Legislative Uncertainty and Fiscal Concerns 

Beyond trade policy, markets are closely watching developments in Congress, particularly regarding the reconciliation bill that includes the tax cuts highlighted during the presidential campaign. The path and ultimate form of this legislation remain uncertain, creating another layer of unpredictability for corporate decision makers and investors. 

If the proposed tax cuts cannot be offset through the planned combination of spending cuts and tariff revenue, concerns about growing U.S. debt levels may intensify. Such concerns could put upward pressure on interest rates and potentially weaken the dollar, creating a challenging environment for both US equity and fixed-income investments. 

The interplay between fiscal policy, monetary policy, and market sentiment is complex, but the resolution of these legislative questions will likely have significant implications for investment performance across asset classes. 

How We're Approaching This Environment for Clients 

In times of heightened uncertainty, we are reminded of the fundamental importance of diversification. This principle is proving particularly valuable in the current market environment, where asset classes are responding differently to economic stressors. 

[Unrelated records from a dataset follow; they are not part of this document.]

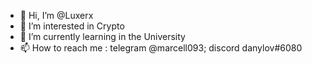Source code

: - 👋 Hi, I’m @Luxerx
- 👀 I’m interested in Crypto
- 🌱 I’m currently learning in the University
- 📫 How to reach me : telegram @marcell093; discord danylov#6080

<!---
Luxerx/Luxerx is a ✨ special ✨ repository because its `README.md` (this file) appears on your GitHub profile.
You can click the Preview link to take a look at your changes.
--->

International equities have outperformed U.S. stocks year-to-date and may continue this outperformance if global investment allocations shift. If the U.S. dollar continues to weaken—a possibility if fiscal concerns intensify—international investments could receive an additional tailwind through currency translation effects.  On top of this, many international markets are also still trading at more attractive valuations than their U.S. counterparts.   

The fixed income portion of client portfolios has also served its intended purpose, delivering positive returns this year despite market volatility. Bonds have helped buffer against declines in growth stocks, demonstrating the value of traditional asset allocation even in complex market conditions. This stabilizing effect underscores why we maintain meaningful bond exposures even during periods when growth assets are performing well—because diversification shows its true worth during times of stress. 

For clients approaching or in retirement, this diversification becomes even more critical. The sequence of returns risk—the danger that market drawdowns early in retirement can permanently impair portfolio sustainability—makes defensive positioning particularly important for these investors. By maintaining exposure to multiple asset classes that respond differently to economic conditions, we aim to smooth the journey and protect long-term financial goals. 

We continue to calibrate portfolio allocations based on individual client circumstances, time horizons, and risk tolerances. While we remain vigilant about the warning signs discussed above, we also recognize that market timing is notoriously difficult even for professional investors. Our approach emphasizes sustainable, diversified strategies that can weather various market environments while remaining positioned to capture upside when opportunities emerge. 

Conclusion 

While predicting market movements with certainty is impossible, investors should be aware that several warning signs suggest the possibility of more volatility ahead. The disconnect between sentiment indicators and economic data, ongoing trade policy uncertainty, potential shifts in global investment flows, and unresolved fiscal policy questions all represent significant headwinds that may lead to market disruptions in the short term.  While market drawdowns are unwelcome during times of volatility, they do present opportunities for when markets ultimately recover.  Historically the largest negative returns for equities have come in close proximity to the largest positive returns as evidence in the chart below. 

These factors don't guarantee poor market performance, but they do suggest that investors would be wise to review their risk exposures and ensure their portfolios are positioned appropriately for their goals and investing time horizon.  Diversification, liquidity management, and realistic return expectations may be particularly important in navigating what could be a more challenging phase of the market cycle.